Now in 2018 they are set to release another piece, commission by the Bergen International Festival, this one focused on recounting Norwegian ideas, traditions, and musical influences from past to present, titled Hugsjá. The album makes use of modern instruments alongside traditional Norse ones.

This time around feels like a more cohesive whole. Skuggsja was a combination of the two bands (Enslaved and Wardruna) and Hugsjá has moved on from focusing on those sounds and creating something entirely new. There are still echoes of the members’ other bands here, but they are more downplayed.

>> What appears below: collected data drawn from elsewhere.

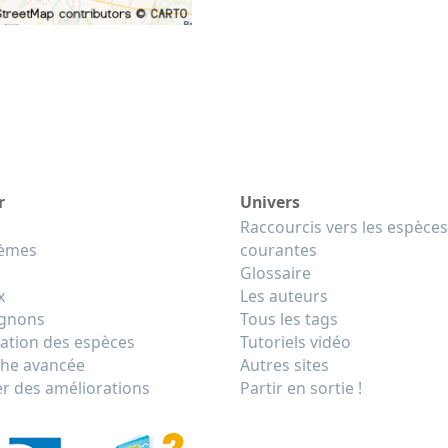
r
Univers
Raccourcis vers les espèces
tèmes
courantes
Glossaire
x
Les auteurs
gnons
Tous les tags
cation des espèces
Tutoriels vidéo
he avancée
Autres sites
r des améliorations
Partir en sortie !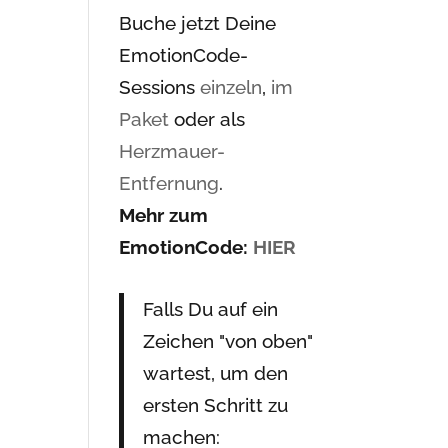
Buche jetzt Deine
EmotionCode-
Sessions
einzeln
,
im
Paket
oder als
Herzmauer-
Entfernung
.
Mehr zum
EmotionCode:
HIER
Falls Du auf ein
Zeichen "von oben"
wartest, um den
ersten Schritt zu
machen: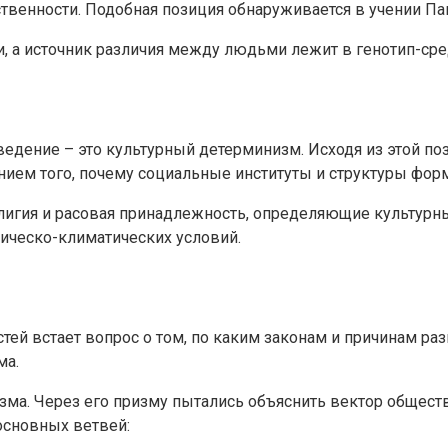
твенности. Подобная позиция обнаруживается в учении Па
и, а источник различия между людьми лежит в генотип-ср
едение – это культурный детерминизм. Исходя из этой по
нием того, почему социальные институты и структуры форм
елигия и расовая принадлежность, определяющие культурн
ическо-климатических условий.
ей встает вопрос о том, по каким законам и причинам раз
ма.
изма. Через его призму пытались объяснить вектор общес
основных ветвей: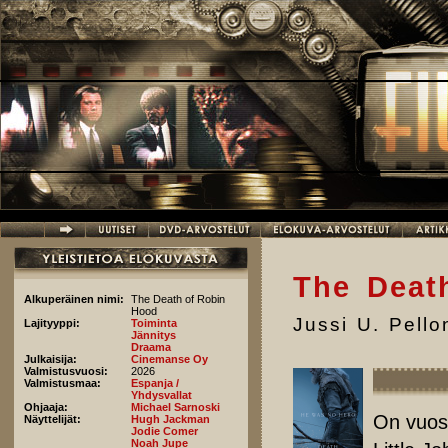
Hyppää pääsisältöön
The Deat
Alkuperäinen nimi:
The Death of Robin
Hood
Jussi U. Pell
Lajityyppi:
Toiminta
Jännitys
Draama
Julkaisija:
Cinemanse Oy
Valmistusvuosi:
2026
Valmistusmaa:
Espanja /
Yhdysvallat
Ohjaaja:
Michael Sarnoski
On vuos
Näyttelijät:
Hugh Jackman
Jodie Comer
Noah Jupe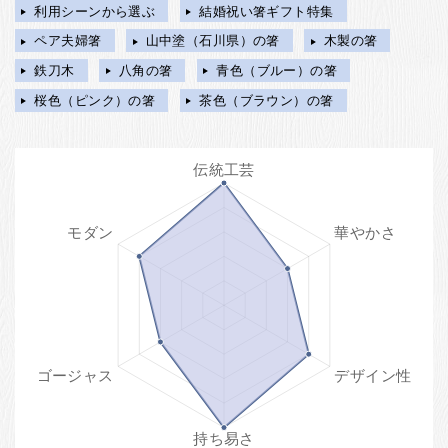
利用シーンから選ぶ
結婚祝い箸ギフト特集
ペア夫婦箸
山中塗（石川県）の箸
木製の箸
鉄刀木
八角の箸
青色（ブルー）の箸
桜色（ピンク）の箸
茶色（ブラウン）の箸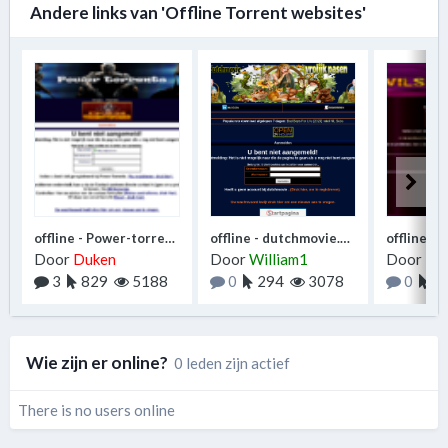
Andere links van 'Offline Torrent websites'
offline - Power-torrents.biz
offline - dutchmovie.org
Door
Duken
Door
William1
Door
Du
3
829
5188
0
294
3078
0
7
Wie zijn er online?
0 leden zijn actief
There is no users online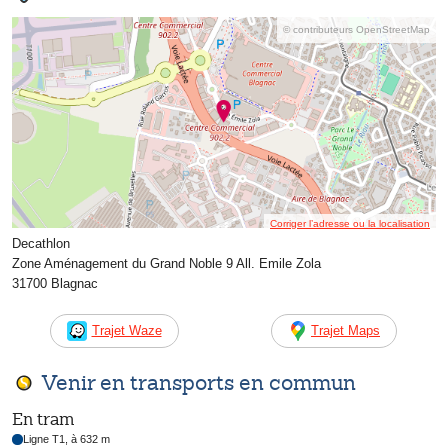
© contributeurs OpenStreetMap
Corriger l’adresse ou la localisation
Decathlon
Zone Aménagement du Grand Noble 9 All. Emile Zola
31700 Blagnac
Trajet Waze
Trajet Maps
Venir en transports en commun
En tram
Ligne T1, à 632 m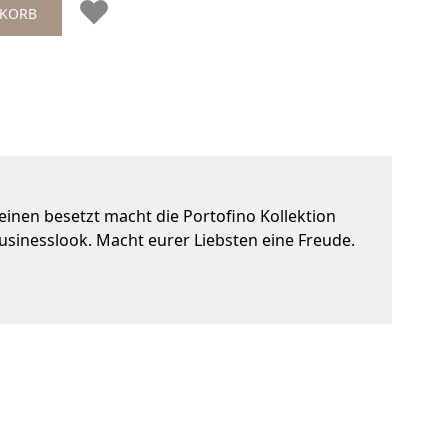
NKORB
teinen besetzt macht die Portofino Kollektion
Businesslook. Macht eurer Liebsten eine Freude.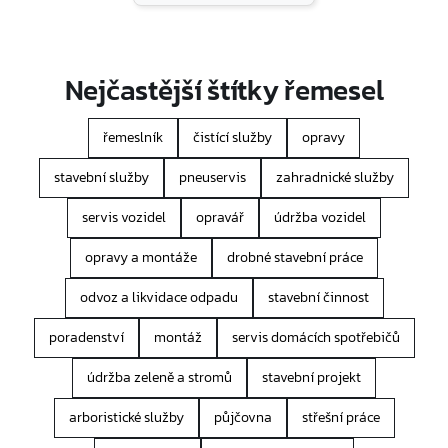
Nejčastější štítky řemesel
řemeslník
čistící služby
opravy
stavební služby
pneuservis
zahradnické služby
servis vozidel
opravář
údržba vozidel
opravy a montáže
drobné stavební práce
odvoz a likvidace odpadu
stavební činnost
poradenství
montáž
servis domácích spotřebičů
údržba zeleně a stromů
stavební projekt
arboristické služby
půjčovna
střešní práce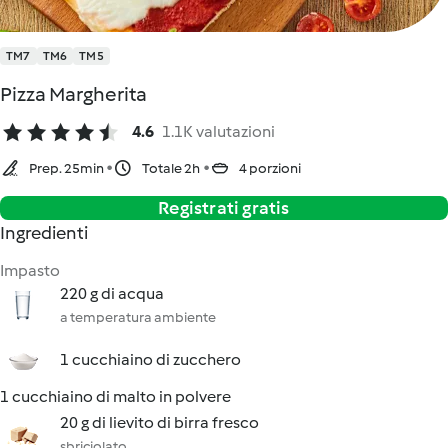
TM7
TM6
TM5
Pizza Margherita
4.6
1.1K valutazioni
Prep. 25min
Totale 2h
4 porzioni
Registrati gratis
Ingredienti
Impasto
220 g di acqua
a temperatura ambiente
1 cucchiaino di zucchero
1 cucchiaino di malto in polvere
20 g di lievito di birra fresco
sbriciolato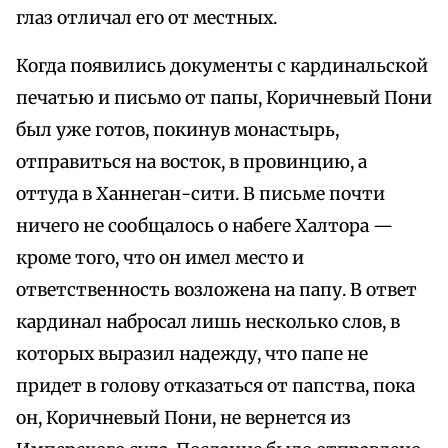
глаз отличал его от местных.
Когда появились документы с кардинальской
печатью и письмо от папы, Коричневый Пони
был уже готов, покинув монастырь,
отправиться на восток, в провинцию, а
оттуда в Ханнеган-сити. В письме почти
ничего не сообщалось о набеге Халтора —
кроме того, что он имел место и
ответственность возложена на папу. В ответ
кардинал набросал лишь несколько слов, в
которых выразил надежду, что папе не
придет в голову отказаться от папства, пока
он, Коричневый Пони, не вернется из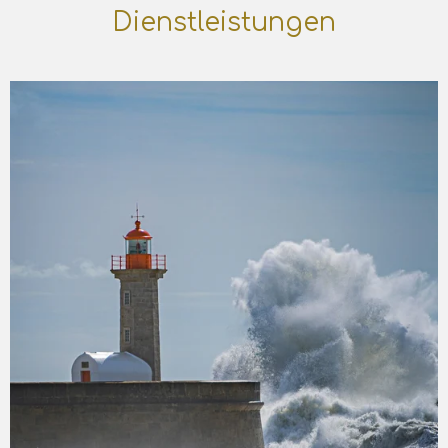
Dienstleistungen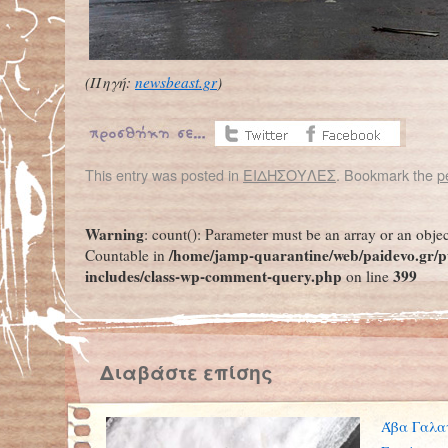
(Πηγή:
newsbeast.gr
)
This entry was posted in
ΕΙΔΗΣΟΥΛΕΣ
. Bookmark the
p
←
Χάος στην παγκόσμια βιομηχανία ανακύκλωσης
Στη Ρουμανία ένας ανεμοστρόβιλος σήκωσε λεωφο
Warning
: count(): Parameter must be an array or an obje
/home/jamp-quarantine/web/paidevo.gr/p
Countable in
includes/class-wp-comment-query.php
399
on line
Διαβάστε επίσης
Άβα Γαλα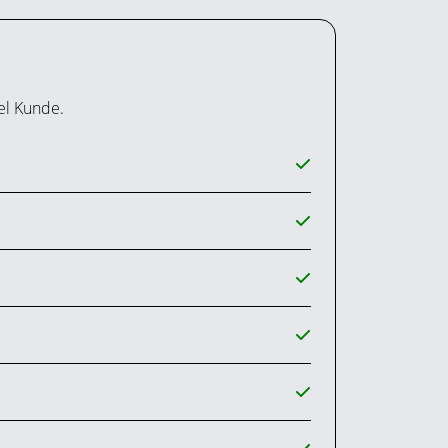
el Kunde.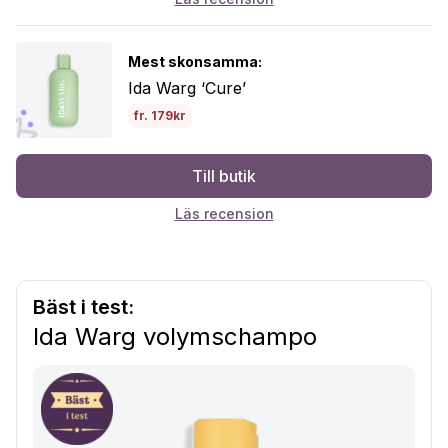
Mest skonsamma:
Ida Warg ‘Cure’
fr. 179kr
Till butik
Läs recension
Bäst i test:
Ida Warg volymschampo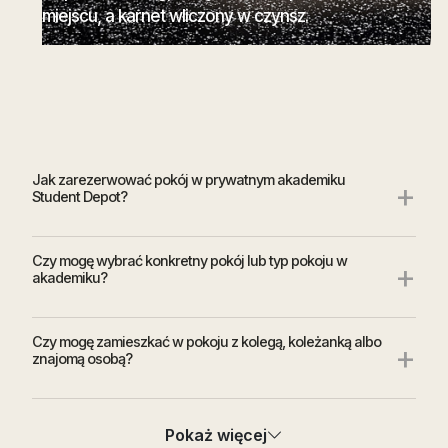
miejscu, a karnet wliczony w czynsz.
Jak zarezerwować pokój w prywatnym akademiku
+
Student Depot?
Czy mogę wybrać konkretny pokój lub typ pokoju w
+
akademiku?
Czy mogę zamieszkać w pokoju z kolegą, koleżanką albo
+
znajomą osobą?
Czy mogę zobaczyć pokój lub akademik przed
+
Pokaż więcej
podpisaniem umowy?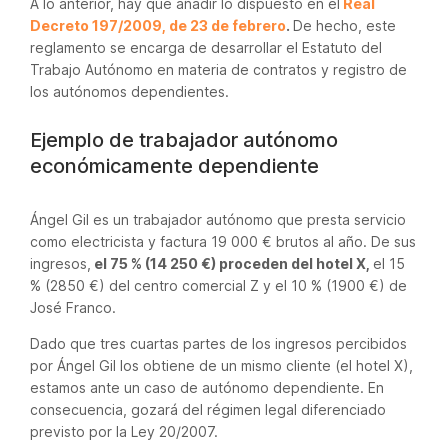
A lo anterior, hay que añadir lo dispuesto en el
Real
Decreto 197/2009, de 23 de febrero
.
De hecho, este
reglamento se encarga de desarrollar el Estatuto del
Trabajo Autónomo en materia de contratos y registro de
los autónomos dependientes.
Ejemplo de trabajador autónomo
económicamente dependiente
Ángel Gil es un trabajador autónomo que presta servicio
como electricista y factura 19 000 € brutos al año. De sus
ingresos,
el 75 % (14 250 €) proceden del hotel X,
el 15
% (2850 €) del centro comercial Z y el 10 % (1900 €) de
José Franco.
Dado que tres cuartas partes de los ingresos percibidos
por Ángel Gil los obtiene de un mismo cliente (el hotel X),
estamos ante un caso de autónomo dependiente. En
consecuencia, gozará del régimen legal diferenciado
previsto por la Ley 20/2007.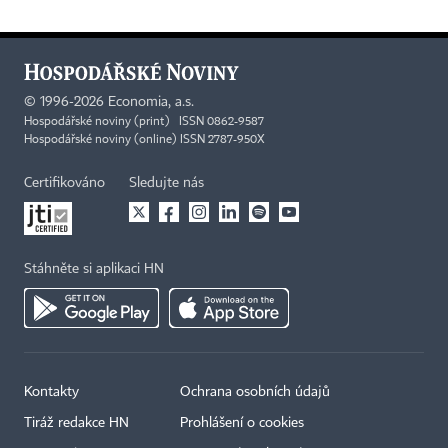
©
1996-2026
Economia, a.s.
Hospodářské noviny (print) ISSN 0862-9587
Hospodářské noviny (online) ISSN 2787-950X
Certifikováno
Sledujte nás
Stáhněte si aplikaci HN
Kontakty
Ochrana osobních údajů
Tiráž redakce HN
Prohlášení o cookies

With many artists, trying to make a folk record would feel forced. However, both Selvik and Bjorson are very serious and well-versed in the Norwegian folklore and tradition and this familiarity creates a truly authentic feel. They know what they’re doing and aren’t here to fuck around. The nuances are likely only clear to those who can understand the Norwegian lyrics, but for those that don’t the gist is more than enough.

Hugsjá, which means “to see in the mind”, is a journey through both the physical landscape of Norway: island-dotted coastlines and icy mountains, as well as the spiritual landscape. It is meditative and thought-provoking, drawing the listener in with a range of sounds and moods. Tracks such as “Nytt Land” display a gentler feeling and the “Nordvegen” feels uplifting and jaunty whereas “Fomjot” is darker and more tribal and the title track is a stormy, ritualistic journey into the depths of the mind.

The album, according to Bjørnson and Selvik themselves, is divided into three parts, although this isn’t marked on the track listing. The first part is meant to reflect the governing forces of the gods; the second part is about the settlement of the Norse lands; and the final part, as always, is death. The album moves through these parts with grace and ease.

The product is truly magnificent. The instruments are all well done and mixed clearly, and the vocals are incredibly clear. It sounds like a cloudy day with a hint of sunshine peeking through the cover. The layered vocals are a highlight of the mix, bringing forth a lot of emotion and passion.

Hugsjá is a truly excellent follow-up to the critically-acclaimed Skuggsja. It expands on the foundation laid down on the previous album and lets the two songwriters explore their influences and ideas in a much more liberating way. The music is entrancing, carrying you down streams of spirit. Give in to the majesty of Hugsjá and experience the endless pathways yourself.